══ Trecho do texto ══

Chronic dollarization: a note
JOÃO MARCUS MARINHO NUNES*
MARCOS CINTRA CAVALCANTI DE ALBUQUERQUE
RESUMO:
Esta é uma resposta a Bresser-Pereira e Aldo Ferrer, sobre a questão da dolarização da Argentina e a possível dolarização da economia brasileira. Uma série de testes econométricos mostra que o Brasil nunca teve a iminência de um processo de dolarização. PALAVRAS-CHAVE: Inflação; dolarização.
ABSTRACT:
This is a response to Bresser-Pereira and Aldo Ferrer, on the matter of the dollarization of Argentina and the possible dollarization of the Brazilian economy. A series of econometric tests shows that Brazil never had the imminence of a dollarization process.
KEYWORDS: Inflation; dollarization.
Em artigo recente nesta Revista (volume 11, número l, 1991), os professores Bresser-Pereira e Aldo Ferrer defendem a tese de que a dolarização crônica, definida como uma situação caracterizada: a) pelo uso do dólar como indexador; b) por transações efetuadas diretamente em dólar; e c) por um estoque de moeda estrangeira para transações domésticas que excede o estoque de ativos monetários em moeda nacional é um fenômeno específico da Argentina.

═══
══ Material fornecido ══

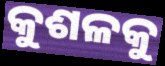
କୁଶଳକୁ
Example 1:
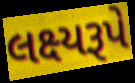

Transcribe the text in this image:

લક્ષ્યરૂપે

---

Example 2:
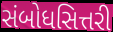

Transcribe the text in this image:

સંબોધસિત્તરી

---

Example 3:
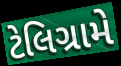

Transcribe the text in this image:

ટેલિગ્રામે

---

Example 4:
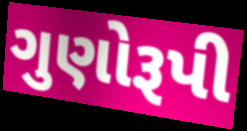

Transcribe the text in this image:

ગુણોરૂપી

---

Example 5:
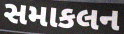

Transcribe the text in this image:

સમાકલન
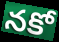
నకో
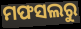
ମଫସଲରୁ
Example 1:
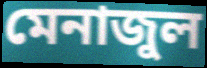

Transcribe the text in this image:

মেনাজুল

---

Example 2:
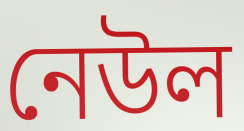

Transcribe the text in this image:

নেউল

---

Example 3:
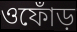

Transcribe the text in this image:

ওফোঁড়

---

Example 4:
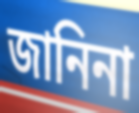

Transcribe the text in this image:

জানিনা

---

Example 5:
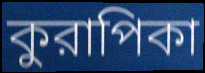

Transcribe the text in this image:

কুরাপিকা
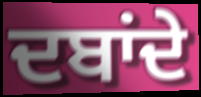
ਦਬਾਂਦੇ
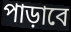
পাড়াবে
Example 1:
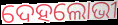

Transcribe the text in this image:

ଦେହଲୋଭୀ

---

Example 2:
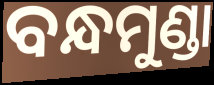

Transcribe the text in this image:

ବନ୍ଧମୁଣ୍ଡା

═══
══ Material fornecido ══

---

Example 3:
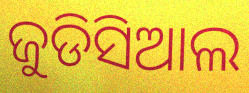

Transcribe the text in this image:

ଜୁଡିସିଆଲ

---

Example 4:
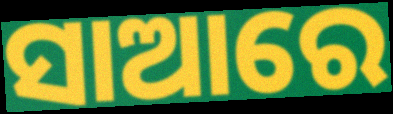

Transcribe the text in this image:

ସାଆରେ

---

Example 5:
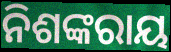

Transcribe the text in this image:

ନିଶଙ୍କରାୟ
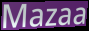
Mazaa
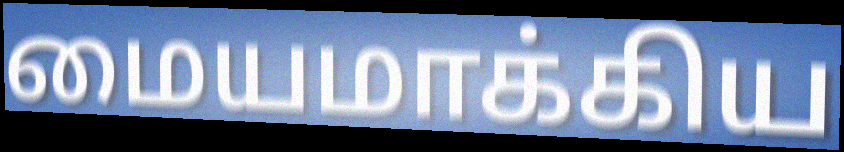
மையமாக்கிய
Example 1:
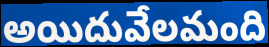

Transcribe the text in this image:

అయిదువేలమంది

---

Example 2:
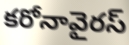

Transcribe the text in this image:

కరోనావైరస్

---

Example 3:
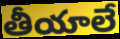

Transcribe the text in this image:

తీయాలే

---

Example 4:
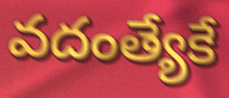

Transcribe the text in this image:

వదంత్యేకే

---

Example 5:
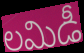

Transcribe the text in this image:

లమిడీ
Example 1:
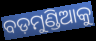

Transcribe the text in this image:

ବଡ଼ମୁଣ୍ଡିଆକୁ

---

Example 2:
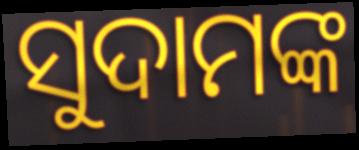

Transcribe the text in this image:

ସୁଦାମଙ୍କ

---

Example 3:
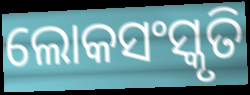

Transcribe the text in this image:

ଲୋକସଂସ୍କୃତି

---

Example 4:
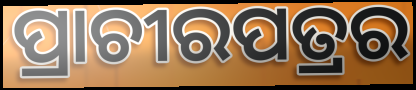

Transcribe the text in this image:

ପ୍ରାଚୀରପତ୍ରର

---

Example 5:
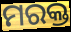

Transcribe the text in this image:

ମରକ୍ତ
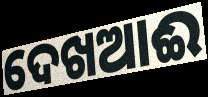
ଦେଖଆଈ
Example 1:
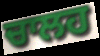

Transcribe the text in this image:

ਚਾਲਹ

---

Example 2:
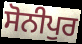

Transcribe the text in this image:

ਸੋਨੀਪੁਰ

═══

### Tarefas
**1)** De acordo com o texto sobre a dolarização crônica, o que mostra a série de testes econométricos?
**2)** Prossiga com o texto sobre a dolarização crônica a partir do ponto em que ele termina.
Os registros formam um material à parte, sem ligação com o texto.

### Respostas
**1)** Mostra que o Brasil nunca teve a iminência de um processo de dolarização.

**2)**
A principal conclusão dos autores é que a estabilização em uma economia que sofre simultaneamente de inflação e dolarização crônicas é tarefa quase impossível. Esta conclusão indica que tentar dolarizar a economia brasileira, como sugerem alguns, teria efeito exatamente contrário ao desejado.
Nosso objetivo nesta nota é examinar mais detalhadamente a existência da primeira característica acima – dólar como indexador – na economia brasileira, já que este é o primeiro passo no processo de dolarização crônica.
Para o caso argentino, baseados nos dados semanais apresentados pelos autores (1989/3 a 1990/3), aplicamos um teste de causalidade baseado na técnica de vetores autorregressivos. São feitas duas regressões tendo como variáveis dependentes, respectivamente, a taxa de inflação (p) e a desvalorização cambial (e). Se na equação explicativa da inflação a desvalorização cambial entra significativamente, enquanto na equação explicativa da desvalorização a inflação não é significativa, aceitamos a hipótese de que a desvalorização causa, no sentido de Granger, a inflação. Isto pode ser interpretado como indicação da existência de uma indexação dos preços ao câmbio.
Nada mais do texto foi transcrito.